Kinda depends if it is a daily wearer. As a daily wearer, I think black is to be avoided, because it will scratch up too much. But if it's one of many watches you have, why not. My black Citizen Nighthawk (very similar case to the laco) is one of my favourites. Occasionally it will get a nick, which I touch up with a pen.


----------



## StufflerMike (Mar 23, 2010)

Janne said:


> I would rather have the normal case. More versatile and authentic.


+1. I'd always chose for the more authentic option.
.


----------



## Chris-John (Mar 24, 2011)

stuffler said:


> +1. I'd always chose for the more authentic option.
> .


Well neither one is the most authentic option. Anyway, the original was grey which seems half way between black and silver.


----------



## absoluteczech (Jun 7, 2012)

thanks guys. think i'll go with aachen :-!


----------



## Janne (Apr 16, 2007)

Chris-John said:


> Well neither one is the most authentic option. Anyway, the original was grey which seems half way between black and silver.

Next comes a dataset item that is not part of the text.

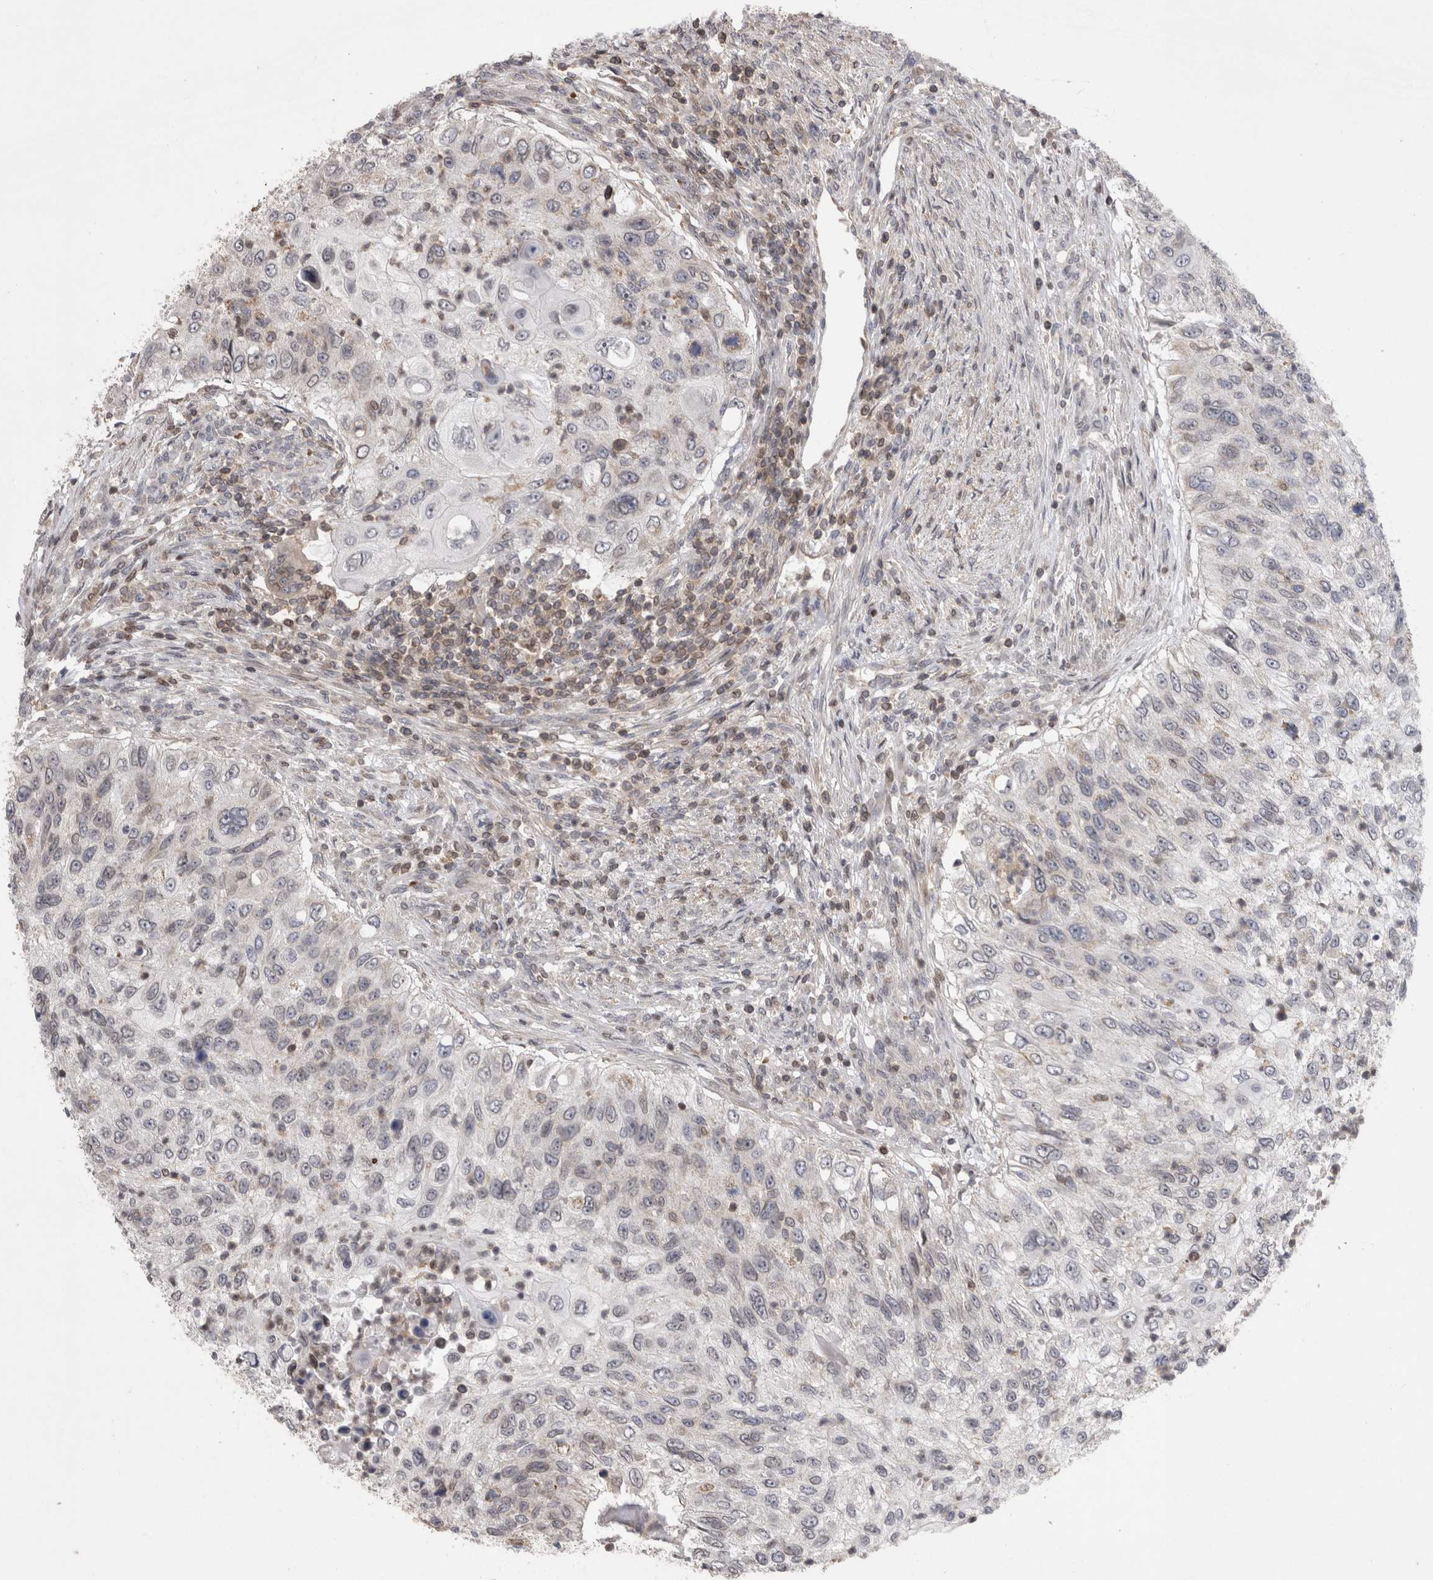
{"staining": {"intensity": "negative", "quantity": "none", "location": "none"}, "tissue": "urothelial cancer", "cell_type": "Tumor cells", "image_type": "cancer", "snomed": [{"axis": "morphology", "description": "Urothelial carcinoma, High grade"}, {"axis": "topography", "description": "Urinary bladder"}], "caption": "Immunohistochemical staining of urothelial cancer shows no significant staining in tumor cells.", "gene": "DARS2", "patient": {"sex": "female", "age": 60}}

The old Laco media blasted surface was 95% correct compared to the original. The new one is supposed to be even better.


----------



## Janne (Apr 16, 2007)

absoluteczech said:


> thanks guys. think i'll go with aachen :-!


I wish you could save a little bit more and get one of the more authentic ones!


----------



## absoluteczech (Jun 7, 2012)

Janne said:


> I wish you could save a little bit more and get one of the more authentic ones!


im sorry i dont understand? more authentic laco or more authentic brand?


----------



## Chris-John (Mar 24, 2011)

absoluteczech said:


> im sorry i dont understand? more authentic laco or more authentic brand?


He's suggesting to get a more authentic Laco like a Munster.


----------



## Janne (Apr 16, 2007)

Correct. It is the lugs......


----------



## absoluteczech (Jun 7, 2012)

Oh. To each their own. If I had the money I still wouldn't have bought the Munster. I like the small hour dial in the center


----------



## Janne (Apr 16, 2007)

You are misunderstand. We are talking about the case. Laco had a quite different design of the case ( lugs) from the other manufacturers.
The lugs are kind of drop shaped.










The dial with the inner Hour circle is called the B-dial. It is a development of the more normal looking A-dial. The changeover was in late 1940 or early 1941.


----------



## absoluteczech (Jun 7, 2012)

oh i see what youre saying. yea thats minimal to me


----------



## Janne (Apr 16, 2007)

I am sure you will enjoy your watch, whichever you choose!

Your WUS name, why did you choose it?


----------



## absoluteczech (Jun 7, 2012)

thanks my aachen is actually being delivered today! amazing, i ordered it sunday evening. germany to california is 48hrs! 

im czech  its just a handle i use for everything online


----------



## absoluteczech (Jun 7, 2012)

so the watch arrived - yay!

not to found of the band. when i was at the mall the other day i saw a bell & ross watch that had a calf/suede
looking band and looked more vintage.

anyone know where i can get a similar looking band?

i need a 20mm, correct?























what about something like this?


----------



## Urpo (Nov 9, 2011)

absoluteczech said:


> anyone know where i can get a similar looking band?


You could check here >
Handmade Leather Watch Straps | Custom Watch Straps | Watch Straps Australia

I'm thinking about ordering myself... =)


----------